Agora vamos fazer uma pausa na investigação para entender melhor quem era esse poeta tão esquecido pelos biógrafos do Brasil. Nasceu na cidade do Rio de Janeiro, no ano de 1825, e só foi legitimado depois do casamento dos seus pais. Hélio Lôbo afirmou que Octaviano era filho de um casal de gente de cor e Almeida Nogueira o descreveu como “moreno pálido”, o visconde de Taunay, que o escolheu como patrono na Academia Brasileira de Letras, não fez referência a sua cor. Naquela época o preconceito era muito grande e a economia do Brasil estava fundada no trabalho servil dos negros escravos, mas mesmo assim, com muito sacrifício, aos 15 anos, matriculou-se na Faculdade de Direito de São Paulo. Aos 16, traduziu Os Cantos de Selma, de Ossian. Dominava o francês e o inglês, estudou alemão e se dedicou ao estudo do grego para ler os clássicos latinos no original.

Dedicou-se a política e era considerado o mais elegante jornalista de sua época, mas a vocação era para as letras. Fez uma confissão:

Aí! Posso dizer como Schiller: Eu também! Eu também nasci na Arcádia Na doce veiga de beleza eterna!

O poeta Francisco Octaviano de Almeida Rosa era extremamente irônico, inteligente, diz a lenda que foi ele quem escreveu, para um certo desafeto calvo, essa interessante quadrinha:

Ó que mísera cabeça!

 Vejam só, que desconsolo!

Por fora não tem cabelo,

 Por dentro não tem miolo!

Os seus poemas eram decorados e recitados em serenatas. A popularidade do bardo carioca era tanta que Couto de Magalhães encontrou numa casa da rua do Ouvidor, escrita na parede, uma poesia do poeta:

Oh! Se te amei! Toda manhã da vida Gastei em sonhos, que de ti falavam; Nas estrelas do céu lia teu nome Ouvia-te nas brisas que passavam.

Acredito que no pequeno espaço da coluna fiz, em rápidas pinceladas, uma singela apresentação do poeta. Agora, vamos continuar na investigação da vida amorosa da companheira do poeta que era filha do proprietário do Correio Mercantil, jornal no qual o marido era diretor. Não quero aqui insinuar que Sua Majestade Imperial, o magnânimo imperador do Brasil, repetiu o gesto do rei Davi que, apaixonado pela deslumbrante Betsabá, enviou o seu marido Urias para ser morto na frente da batalha.

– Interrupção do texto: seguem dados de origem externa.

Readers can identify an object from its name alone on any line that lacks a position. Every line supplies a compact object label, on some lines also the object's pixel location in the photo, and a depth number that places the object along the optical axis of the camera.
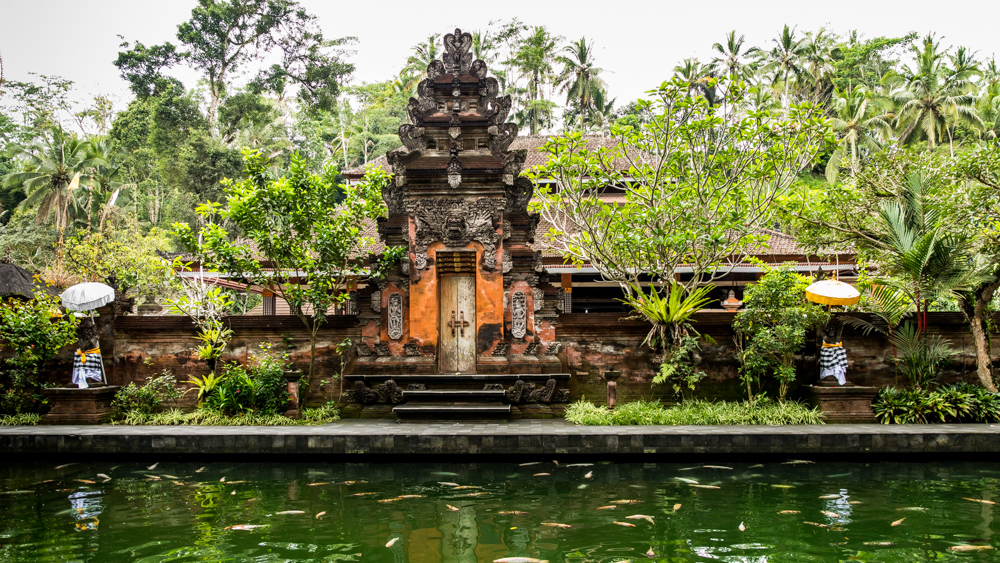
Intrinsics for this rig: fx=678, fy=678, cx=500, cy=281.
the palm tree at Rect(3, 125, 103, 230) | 27.44
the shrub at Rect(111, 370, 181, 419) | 9.76
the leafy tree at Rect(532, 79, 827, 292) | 9.62
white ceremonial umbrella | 9.29
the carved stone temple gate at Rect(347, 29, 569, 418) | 10.07
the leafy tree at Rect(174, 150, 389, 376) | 9.50
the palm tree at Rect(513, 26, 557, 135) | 32.56
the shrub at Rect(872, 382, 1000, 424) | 8.95
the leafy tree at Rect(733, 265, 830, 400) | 9.12
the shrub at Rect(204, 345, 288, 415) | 9.42
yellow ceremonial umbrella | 8.70
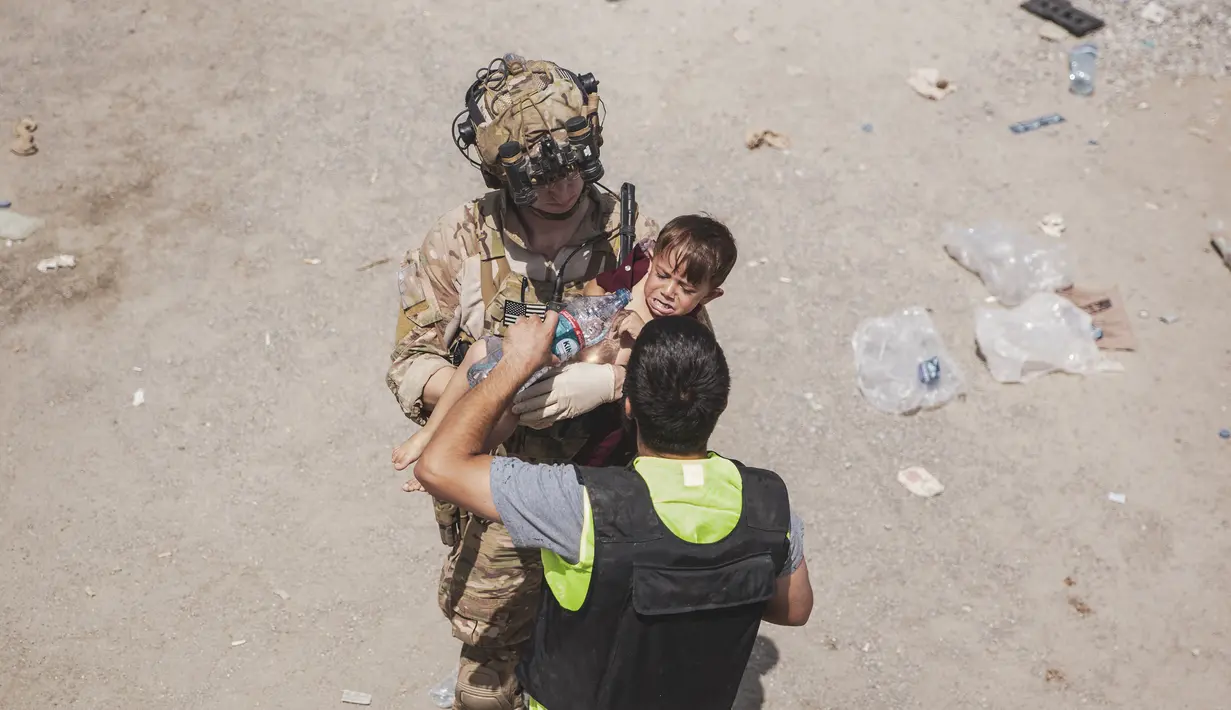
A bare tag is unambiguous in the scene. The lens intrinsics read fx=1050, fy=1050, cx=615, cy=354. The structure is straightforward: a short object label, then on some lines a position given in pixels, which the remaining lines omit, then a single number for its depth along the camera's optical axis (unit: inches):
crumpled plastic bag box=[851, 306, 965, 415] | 225.0
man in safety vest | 96.8
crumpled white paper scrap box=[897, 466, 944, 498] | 211.2
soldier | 123.3
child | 121.6
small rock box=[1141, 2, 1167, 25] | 325.7
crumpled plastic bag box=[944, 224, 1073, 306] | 243.9
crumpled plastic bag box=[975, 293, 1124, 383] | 231.0
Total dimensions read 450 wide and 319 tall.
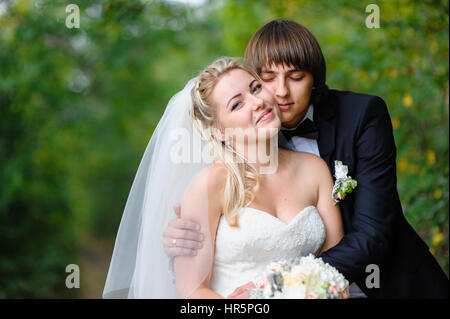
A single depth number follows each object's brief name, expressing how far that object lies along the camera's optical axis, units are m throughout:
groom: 2.91
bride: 2.60
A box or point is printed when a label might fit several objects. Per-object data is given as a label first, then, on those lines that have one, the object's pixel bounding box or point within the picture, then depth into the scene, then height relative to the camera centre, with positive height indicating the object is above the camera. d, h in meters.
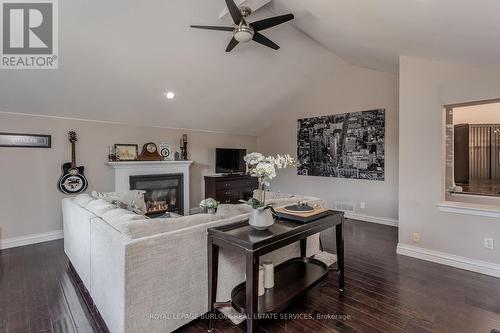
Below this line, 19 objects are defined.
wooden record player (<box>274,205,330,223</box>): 2.30 -0.47
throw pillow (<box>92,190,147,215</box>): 3.16 -0.46
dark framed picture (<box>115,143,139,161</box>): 4.83 +0.27
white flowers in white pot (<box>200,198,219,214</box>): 2.64 -0.42
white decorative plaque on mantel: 5.49 +0.33
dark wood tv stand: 6.00 -0.55
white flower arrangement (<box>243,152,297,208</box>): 2.05 -0.01
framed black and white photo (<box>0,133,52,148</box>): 3.78 +0.39
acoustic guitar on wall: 4.23 -0.19
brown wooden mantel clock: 5.15 +0.25
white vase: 2.01 -0.43
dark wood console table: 1.72 -0.78
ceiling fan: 2.78 +1.60
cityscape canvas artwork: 5.08 +0.43
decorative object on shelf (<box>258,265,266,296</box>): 2.11 -1.00
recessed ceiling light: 4.52 +1.28
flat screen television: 6.33 +0.10
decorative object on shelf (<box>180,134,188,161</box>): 5.79 +0.42
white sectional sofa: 1.70 -0.78
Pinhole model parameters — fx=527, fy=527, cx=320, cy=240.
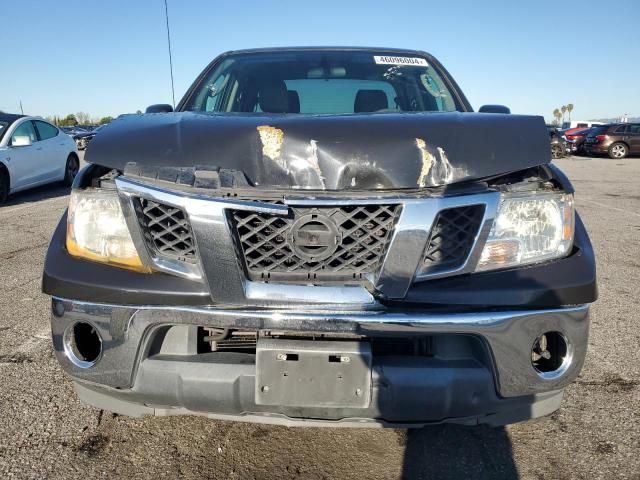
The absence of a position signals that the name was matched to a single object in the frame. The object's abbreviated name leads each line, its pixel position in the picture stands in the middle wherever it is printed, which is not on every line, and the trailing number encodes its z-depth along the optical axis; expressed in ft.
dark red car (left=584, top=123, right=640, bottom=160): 71.15
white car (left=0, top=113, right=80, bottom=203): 28.25
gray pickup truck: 5.21
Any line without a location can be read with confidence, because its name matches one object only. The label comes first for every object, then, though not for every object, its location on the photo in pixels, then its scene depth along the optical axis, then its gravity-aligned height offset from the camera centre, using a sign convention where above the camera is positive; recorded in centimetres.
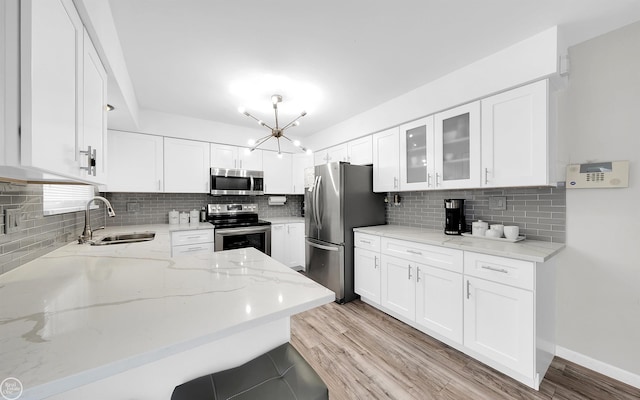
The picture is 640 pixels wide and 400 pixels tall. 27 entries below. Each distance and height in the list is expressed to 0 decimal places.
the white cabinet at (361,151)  317 +69
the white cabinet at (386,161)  283 +49
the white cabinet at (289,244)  381 -73
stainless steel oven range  321 -40
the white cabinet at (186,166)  321 +49
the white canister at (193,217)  351 -25
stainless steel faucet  195 -26
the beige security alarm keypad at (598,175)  167 +19
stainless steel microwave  351 +29
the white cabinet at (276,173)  404 +48
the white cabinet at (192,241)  289 -53
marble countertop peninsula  55 -37
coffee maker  237 -17
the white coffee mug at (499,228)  211 -26
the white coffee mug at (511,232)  201 -28
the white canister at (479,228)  224 -27
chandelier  252 +105
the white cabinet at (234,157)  355 +68
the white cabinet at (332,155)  354 +73
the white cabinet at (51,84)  67 +40
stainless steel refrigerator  295 -21
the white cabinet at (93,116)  109 +46
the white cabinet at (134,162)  289 +49
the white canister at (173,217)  334 -24
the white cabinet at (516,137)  174 +50
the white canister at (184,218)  342 -26
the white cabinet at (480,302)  160 -83
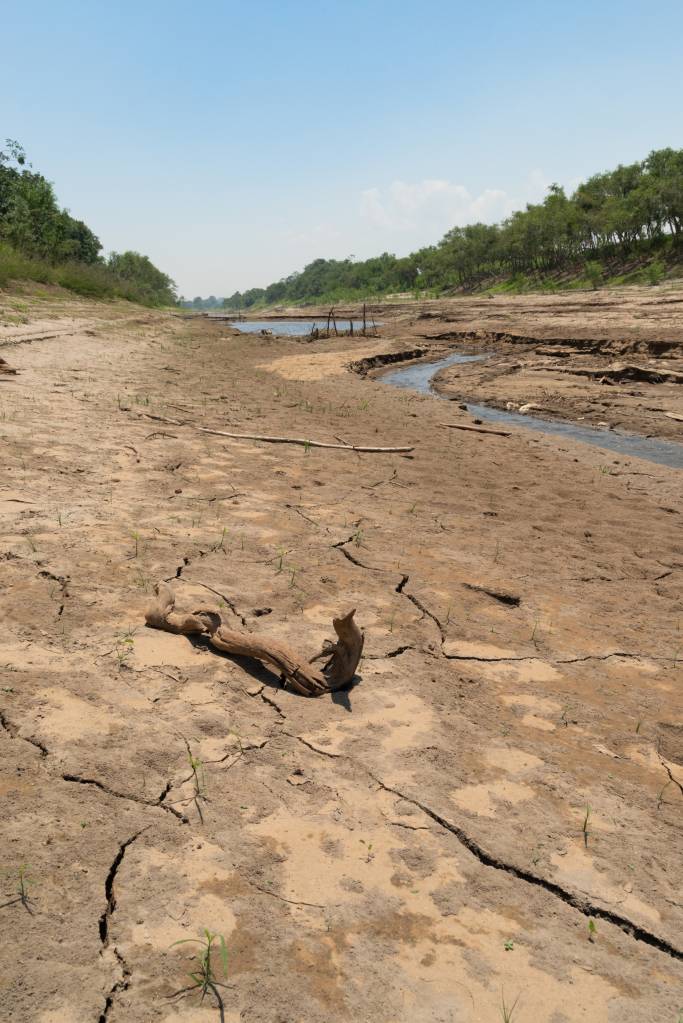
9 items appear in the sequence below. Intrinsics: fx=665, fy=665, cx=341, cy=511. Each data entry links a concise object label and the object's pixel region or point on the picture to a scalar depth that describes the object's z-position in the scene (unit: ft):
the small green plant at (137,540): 13.97
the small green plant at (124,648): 10.05
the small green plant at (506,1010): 5.61
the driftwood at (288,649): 10.37
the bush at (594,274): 139.84
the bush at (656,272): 124.88
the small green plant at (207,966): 5.50
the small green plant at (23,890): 5.95
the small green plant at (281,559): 14.55
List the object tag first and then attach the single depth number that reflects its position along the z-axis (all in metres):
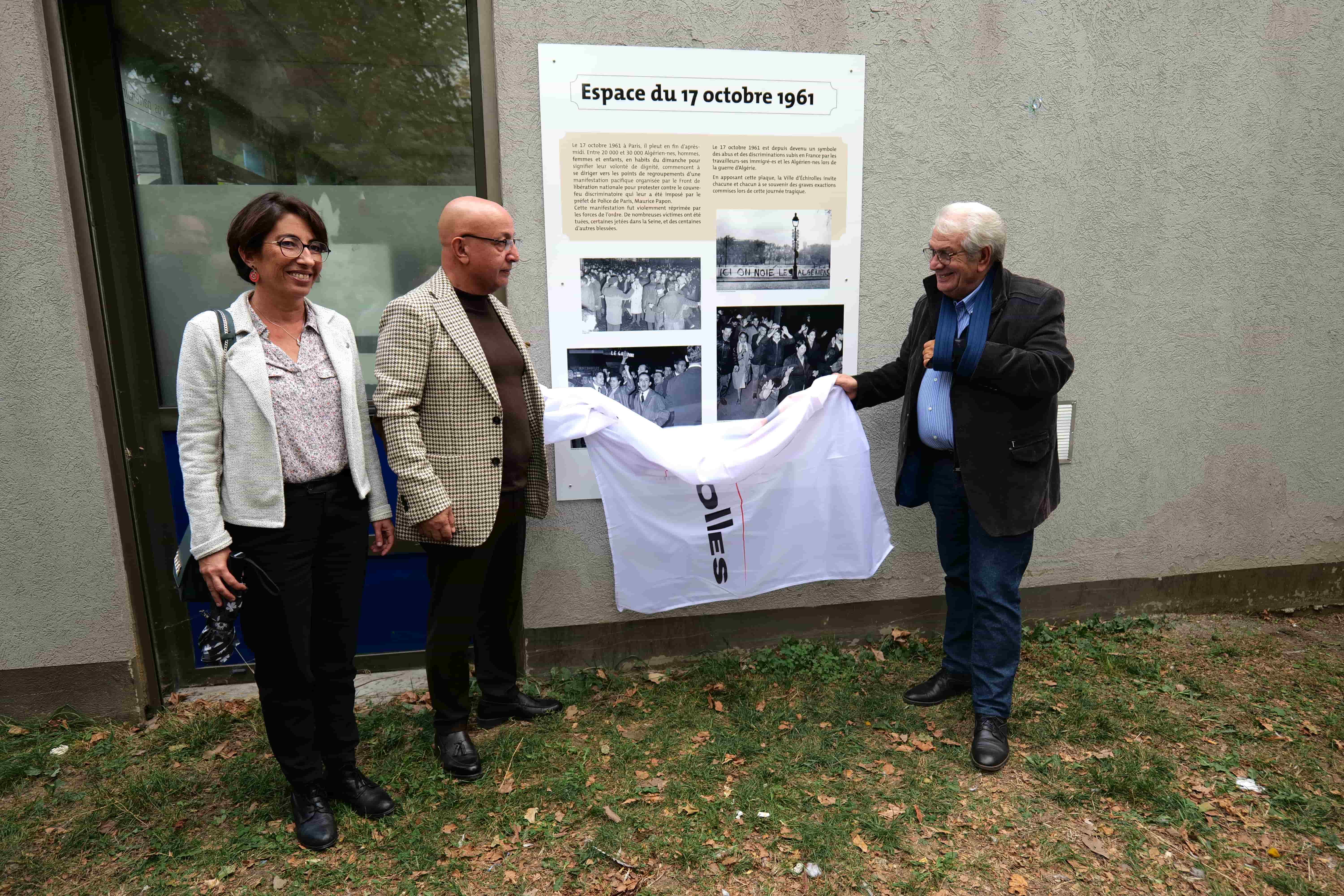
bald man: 2.68
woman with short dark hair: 2.30
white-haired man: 2.86
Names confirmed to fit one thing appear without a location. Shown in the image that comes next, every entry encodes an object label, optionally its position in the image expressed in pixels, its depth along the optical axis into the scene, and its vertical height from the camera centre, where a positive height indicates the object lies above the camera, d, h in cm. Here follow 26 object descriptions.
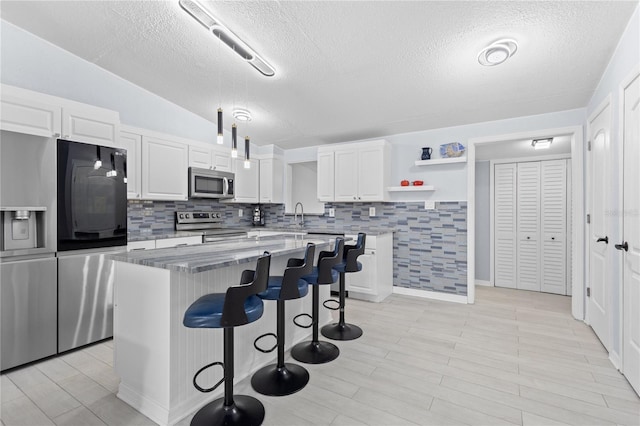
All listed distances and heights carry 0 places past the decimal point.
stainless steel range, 413 -19
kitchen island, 167 -68
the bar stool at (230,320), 148 -53
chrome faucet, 525 -5
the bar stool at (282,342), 193 -89
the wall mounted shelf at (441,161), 392 +67
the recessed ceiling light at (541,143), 395 +91
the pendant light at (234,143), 238 +56
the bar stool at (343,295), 273 -80
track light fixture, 228 +149
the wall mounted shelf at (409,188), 410 +33
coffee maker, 557 -9
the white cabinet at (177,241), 349 -35
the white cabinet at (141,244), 314 -34
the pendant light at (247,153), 259 +50
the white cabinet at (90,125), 269 +82
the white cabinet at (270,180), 523 +55
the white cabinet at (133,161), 350 +59
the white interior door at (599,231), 260 -17
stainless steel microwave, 418 +42
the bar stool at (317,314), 237 -84
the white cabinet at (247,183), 493 +49
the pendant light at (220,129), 224 +61
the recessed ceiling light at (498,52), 239 +130
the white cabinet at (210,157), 426 +81
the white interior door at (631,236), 197 -16
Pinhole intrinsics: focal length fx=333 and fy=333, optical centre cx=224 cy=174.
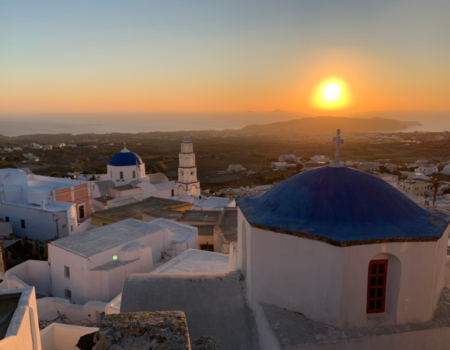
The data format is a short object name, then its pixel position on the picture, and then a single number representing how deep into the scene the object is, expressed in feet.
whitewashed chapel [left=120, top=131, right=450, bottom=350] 15.83
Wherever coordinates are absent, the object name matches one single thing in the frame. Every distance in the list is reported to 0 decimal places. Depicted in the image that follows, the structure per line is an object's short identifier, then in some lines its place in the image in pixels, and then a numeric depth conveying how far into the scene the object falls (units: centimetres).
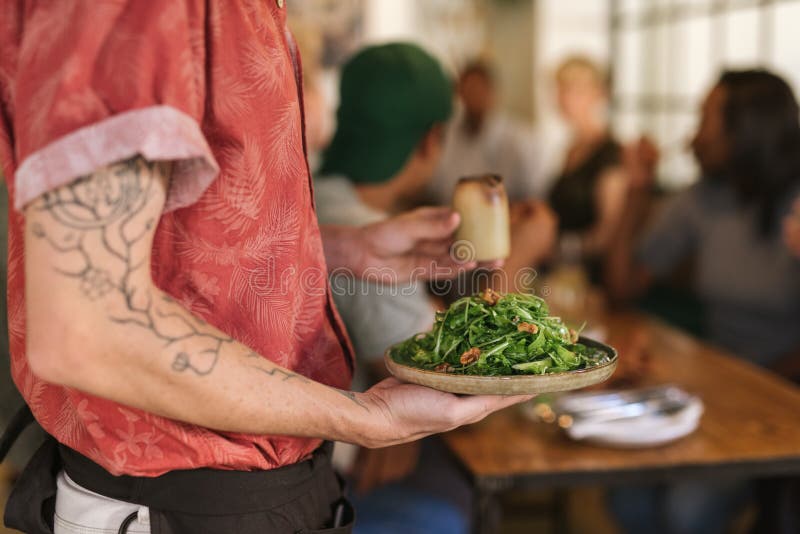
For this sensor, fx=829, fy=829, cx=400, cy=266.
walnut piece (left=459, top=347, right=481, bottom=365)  108
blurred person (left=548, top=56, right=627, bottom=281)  474
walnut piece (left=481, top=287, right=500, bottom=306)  120
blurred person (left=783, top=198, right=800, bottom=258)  258
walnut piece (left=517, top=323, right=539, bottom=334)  111
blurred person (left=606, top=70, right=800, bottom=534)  289
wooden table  171
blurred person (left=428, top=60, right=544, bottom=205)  567
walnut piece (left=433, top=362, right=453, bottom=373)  106
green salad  108
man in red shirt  77
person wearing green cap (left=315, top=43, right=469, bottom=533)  209
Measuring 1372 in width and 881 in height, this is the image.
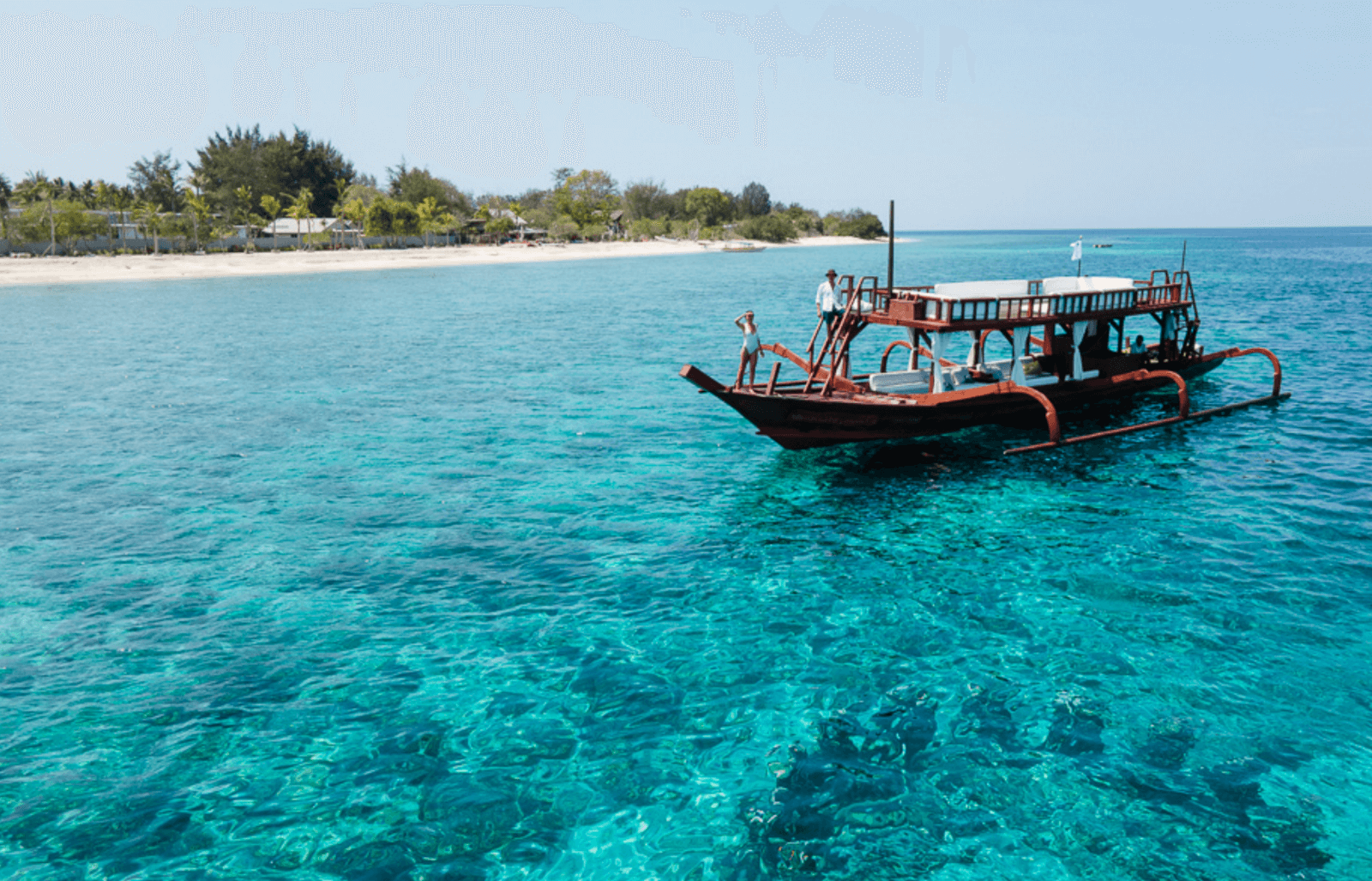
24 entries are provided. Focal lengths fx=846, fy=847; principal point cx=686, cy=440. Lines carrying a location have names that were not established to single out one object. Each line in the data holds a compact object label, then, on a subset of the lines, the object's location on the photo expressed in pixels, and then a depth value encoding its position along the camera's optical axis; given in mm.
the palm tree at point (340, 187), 128750
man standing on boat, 20969
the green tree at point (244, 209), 116500
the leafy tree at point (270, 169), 130125
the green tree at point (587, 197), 158250
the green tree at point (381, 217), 121375
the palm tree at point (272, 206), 121975
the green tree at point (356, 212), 121312
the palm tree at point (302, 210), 114900
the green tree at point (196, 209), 105188
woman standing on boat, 19781
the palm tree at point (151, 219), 101688
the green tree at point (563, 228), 154125
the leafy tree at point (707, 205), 182250
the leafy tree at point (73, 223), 93594
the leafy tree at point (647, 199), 180125
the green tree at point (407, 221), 124500
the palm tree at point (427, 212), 125312
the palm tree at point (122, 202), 104038
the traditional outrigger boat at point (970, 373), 19812
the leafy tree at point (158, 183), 121688
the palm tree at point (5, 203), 92375
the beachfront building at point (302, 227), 120562
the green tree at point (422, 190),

 Mas o certo é que, estranhamente, D. Pedro II escolheu o poeta como plenipotenciário para negociar e assinar na cidade de Buenos Aires o Tratado da Tríplice Aliança, um acordo de guerra entre Brasil, Argentina e Uruguai contra o governo de Solano Lopez. O guerreiro heteu foi morto no campo de batalha, mas Otaviano voltou ao Brasil e no dito mês foi agraciado com o título de Conselheiro do Império. Era o reconhecimento pelos serviços prestados a nação, Dom Bibiano era um gentleman. É como diz o ditado popular: “Filho de peixe, peixinho é”.